Subsequently, depending on the stage of the tumour, the patient will undergo: 

  • Surgery or nephrectomy to remove the affected kidney. This is usually done upfront for stage I or II tumours or delayed for stage III disease. Surgery is the mainstay of treatment and all children will undergo surgery. What will cure the child is surgery, and not the chemotherapy, Dr Eni explains. All efforts will be futile if the tumour grows back without a follow-up surgery after chemotherapy. Partial nephrectomy or renal-sparing surgery is reserved for bilateral tumours
  • Chemotherapy where drugs are given that will kill the cancer cells. This can be: 
  • Adjuvant: Given after surgery to kill any remaining cancer cells. For stage I and II tumours
  • Neoadjuvant. Given before surgery to reduce the size of the tumour and kill cells that have spread to other areas. Chemotherapy is given upfront for stage III tumours because the tumour is very big. The aim is to shrink the tumour to allow surgery to be carried out safely
  • Radiotherapy in some patients depending on what the tumour looks like microscopically, how far it has spread outside the kidney or if it has spread to distant organs such as the lung and has not completely resolved with chemotherapy 


The outcome for Wilms’ tumour is good. “For stage 1 Wilms’ tumour, the cure rate is 95 per cent. Similarly, for stages II to IV, if there are no unfavourable features in the histology, a four year survival rate of 90 percent can be expected,” Dr Eni elaborates. 

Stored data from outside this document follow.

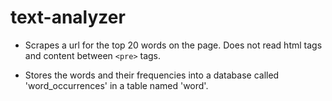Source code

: # text-analyzer

- Scrapes a url for the top 20 words on the page. Does not read html tags and content between `<pre>` tags.

- Stores the words and their frequencies into a database called 'word_occurrences' in a table named 'word'.

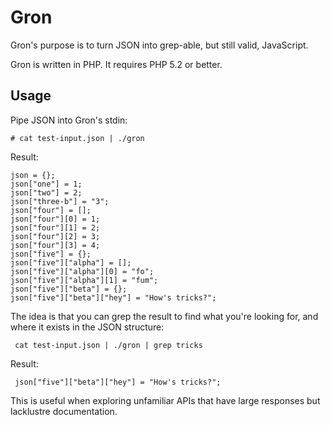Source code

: # Gron

Gron's purpose is to turn JSON into grep-able, but still valid, JavaScript.

Gron is written in PHP. It requires PHP 5.2 or better.

## Usage

Pipe JSON into Gron's stdin:

    # cat test-input.json | ./gron

Result:

    json = {};
    json["one"] = 1;
    json["two"] = 2;
    json["three-b"] = "3";
    json["four"] = [];
    json["four"][0] = 1;
    json["four"][1] = 2;
    json["four"][2] = 3;
    json["four"][3] = 4;
    json["five"] = {};
    json["five"]["alpha"] = [];
    json["five"]["alpha"][0] = "fo";
    json["five"]["alpha"][1] = "fum";
    json["five"]["beta"] = {};
    json["five"]["beta"]["hey"] = "How's tricks?";

The idea is that you can grep the result to find what you're looking for, and where it exists in the JSON structure:

     cat test-input.json | ./gron | grep tricks

Result: 

     json["five"]["beta"]["hey"] = "How's tricks?";

This is useful when exploring unfamiliar APIs that have large responses but lacklustre documentation.
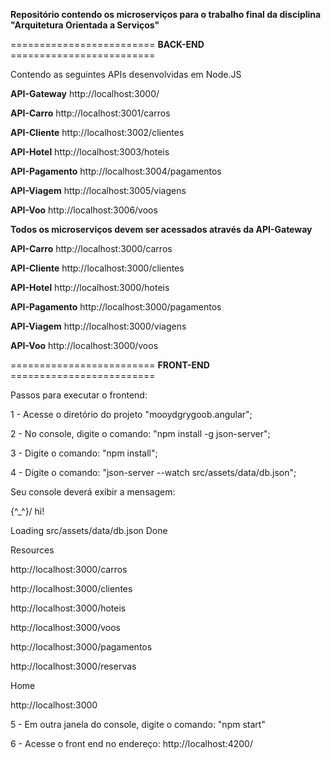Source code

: **Repositório contendo os microserviços para o trabalho final da disciplina "Arquitetura Orientada a Serviços"**

========================= **BACK-END** =========================

Contendo as seguintes APIs desenvolvidas em Node.JS

**API-Gateway** http://localhost:3000/

**API-Carro** http://localhost:3001/carros

**API-Cliente** http://localhost:3002/clientes

**API-Hotel** http://localhost:3003/hoteis

**API-Pagamento** http://localhost:3004/pagamentos

**API-Viagem** http://localhost:3005/viagens

**API-Voo** http://localhost:3006/voos


**Todos os microserviços devem ser acessados através da API-Gateway**


**API-Carro** http://localhost:3000/carros

**API-Cliente** http://localhost:3000/clientes

**API-Hotel** http://localhost:3000/hoteis

**API-Pagamento** http://localhost:3000/pagamentos

**API-Viagem** http://localhost:3000/viagens

**API-Voo** http://localhost:3000/voos


========================= **FRONT-END** =========================

Passos para executar o frontend:

1 - Acesse o diretório do projeto "mooydgrygoob.angular";

2 - No console, digite o comando: "npm install -g json-server";

3 - Digite o comando: "npm install";

4 - Digite o comando: "json-server --watch src/assets/data/db.json";

Seu console deverá exibir a mensagem:

\{^_^}/ hi!

  Loading src/assets/data/db.json
  Done

  Resources
  
  http://localhost:3000/carros
  
  http://localhost:3000/clientes
  
  http://localhost:3000/hoteis
  
  http://localhost:3000/voos
  
  http://localhost:3000/pagamentos
  
  http://localhost:3000/reservas

  Home
  
  http://localhost:3000

5 - Em outra janela do console, digite o comando: "npm start"

6 - Acesse o front end no endereço: http://localhost:4200/
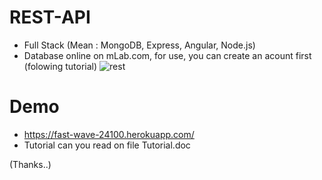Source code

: # REST-API
  - Full Stack (Mean : MongoDB, Express, Angular, Node.js)
  - Database online on mLab.com, for use, you can create an acount first (folowing tutorial)
 ![rest](https://user-images.githubusercontent.com/35361878/35604039-d21b0582-0672-11e8-9a64-30604daea9ad.png)
 # Demo
  - https://fast-wave-24100.herokuapp.com/
  - Tutorial can you read on file Tutorial.doc
  
  (Thanks..)
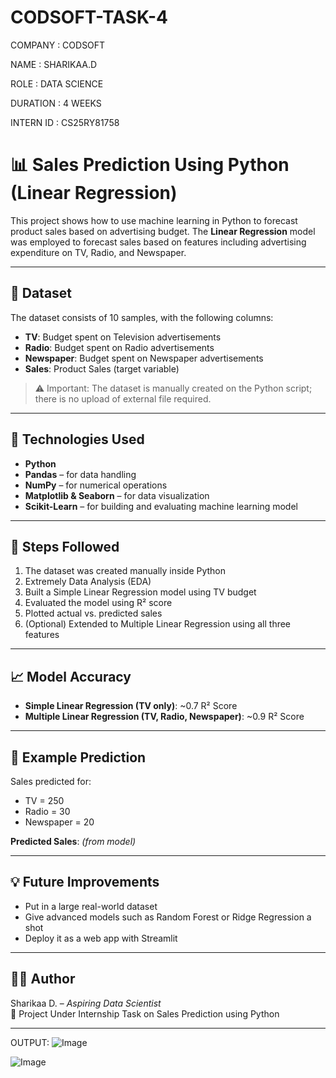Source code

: # CODSOFT-TASK-4

COMPANY : CODSOFT

NAME : SHARIKAA.D

ROLE : DATA SCIENCE

DURATION : 4 WEEKS

INTERN ID : CS25RY81758

# 📊 Sales Prediction Using Python (Linear Regression)

This project shows how to use machine learning in Python to forecast product sales based on advertising budget. The **Linear Regression** model was employed to forecast sales based on features including advertising expenditure on TV, Radio, and Newspaper.

---

## 📁 Dataset

The dataset consists of 10 samples, with the following columns:

- **TV**: Budget spent on Television advertisements  
- **Radio**: Budget spent on Radio advertisements  
- **Newspaper**: Budget spent on Newspaper advertisements  
- **Sales**: Product Sales (target variable)

> ⚠️ Important: The dataset is manually created on the Python script; there is no upload of external file required.

---

## 📌 Technologies Used

- **Python**
- **Pandas** – for data handling  
- **NumPy** – for numerical operations  
- **Matplotlib & Seaborn** – for data visualization  
- **Scikit-Learn** – for building and evaluating machine learning model

---

## 🚀 Steps Followed

1. The dataset was created manually inside Python
2. Extremely Data Analysis (EDA)
3. Built a Simple Linear Regression model using TV budget
4. Evaluated the model using R² score
5. Plotted actual vs. predicted sales
6. (Optional) Extended to Multiple Linear Regression using all three features

---

## 📈 Model Accuracy

- **Simple Linear Regression (TV only)**: ~0.7 R² Score  
- **Multiple Linear Regression (TV, Radio, Newspaper)**: ~0.9 R² Score

---

## 🧪 Example Prediction

Sales predicted for:

- TV = 250  
- Radio = 30  
- Newspaper = 20  

**Predicted Sales**: *(from model)*

---

## 💡 Future Improvements

- Put in a large real-world dataset
- Give advanced models such as Random Forest or Ridge Regression a shot
- Deploy it as a web app with Streamlit

---

## 👩‍💻 Author

Sharikaa D. – *Aspiring Data Scientist*  
📌 Project Under Internship Task on Sales Prediction using Python

---
OUTPUT:
![Image](https://github.com/user-attachments/assets/3b0342f6-57be-41c3-a5a3-40efad85f0be)

![Image](https://github.com/user-attachments/assets/6f104930-f8ee-442c-aabd-6f9a130c565c)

“Since we don’t know the cause, it is difficult to take any preventive measures. However, for children who have abnormalities such as WAGR, surveillance ultrasound of the abdomen is carried out periodically e.g. every 6 months to detect the occurrence of this tumour. Parents are also counselled to be more vigilant regarding symptoms and signs. It is the hospital’s responsibility to increase public awareness on what are the common symptoms and signs of childhood cancer,” Dr Eni shares.

Though there aren’t any preventive measures, these are things to look out for: 

  • Most tumours are discovered incidentally. It is a good idea to keep an eye out for lumps when parents are dressing or bathing their child. It will be obvious when one side of the stomach looks bigger than the other.
  • Presence of blood in the urine. This symptom is commonly known as haematuria. This shows that the bleeding could be coming from the kidney, prostate, or bladder.
  • Loss of appetite and weight. Tumours that arise from the left kidney, will compress the stomach as it grows bigger leading to a sense of fullness when the child eats.
  • Big birth weights with hemihypertrophy. They have a higher chance of developing a renal tumour. Hence, should be screened periodically. 
  • Advising mothers to exercise caution when taking any health supplements because what we consume is usually metabolised by the liver and some of these substances have been known to affect the function of the liver and the kidney.